Viene entonces el problema de la
representatividad. Sin lugar a dudas no es Facundo Jones Huala, ni el RAM, los
representantes genuinos del pueblo mapuche. No solo porque nadie los eligió,
sino porque nadie les dio mandato para cometer delitos de ningún tipo, ya no
contra el Estado argentino, sino contra simples puesteros de estancias.
La cuestión mapuche debe
abordarse desde una perspectiva de acuerdo por consenso. Y debe abordarse sobre
bases concretas que no necesariamente incluyen la creación de un Estado de
dudosa viabilidad.
Quizás el mejor ejemplo se
encuentre también en las Américas. Más precisamente, en Canadá, con la creación
del territorio –entidad federal- Nunavut, poblado por Inuits –esquimales- con
capital en Iqaluit, con idioma oficial Inuktitut, y donde se aplica la
legislación tradicional Inuit a todos los habitantes, sean canadienses Inuit o
canadienses de habla inglesa o francesa, o de otros pueblos originarios, allá
denominados “primeras naciones”.
El proceso de autonomía comenzó
en 1976 entre el gobierno canadiense y la Inuit TapiriitKanatami, la
organización que representó a todos los Inuits, con estatutos aprobados y con
el reconocimiento del gobierno de Ottawa.
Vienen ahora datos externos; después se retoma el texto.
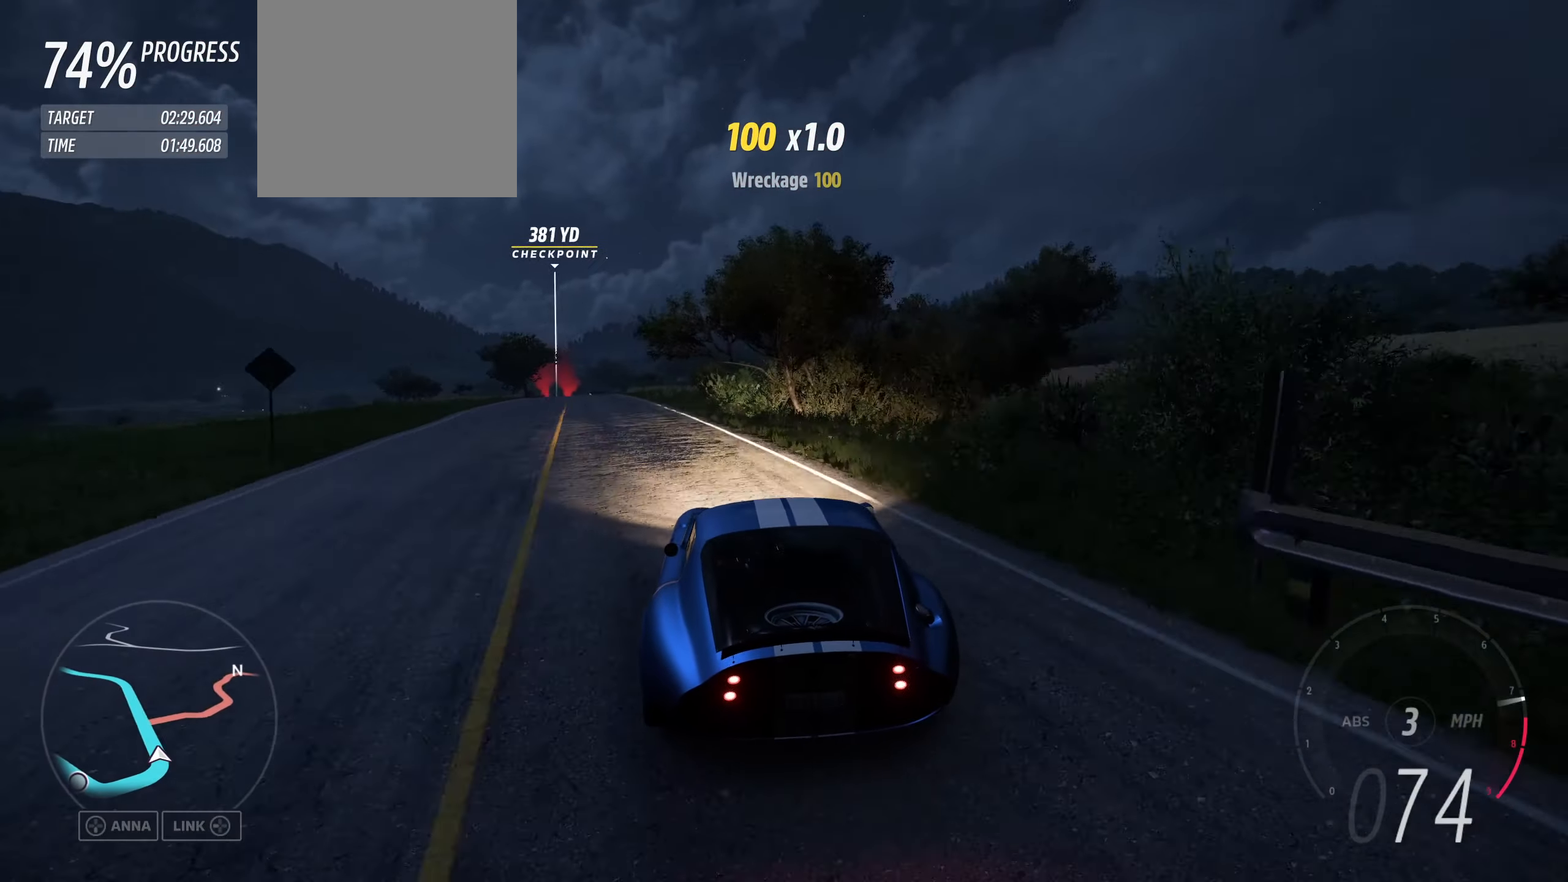
{"buttons": ["R2"], "left_stick": "up-left", "right_stick": "center", "events": []}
Culminó recién el 1 de abril de
1999, luego de resueltas todas las dificultades territoriales, jurídicas y de
vinculación con el Canadá. Hoy, los 25.000 Inuits, los 4.500 “blancos”, los 130
mestizos y los 100 individuos de otras etnias originarias, viven en paz en el
Nunavut canadiense.
No hizo falta un delirante
Facundo Jones Huala, ni un delictivo RAM.
* Periodista y Militante Radical en CAMBIEMOS.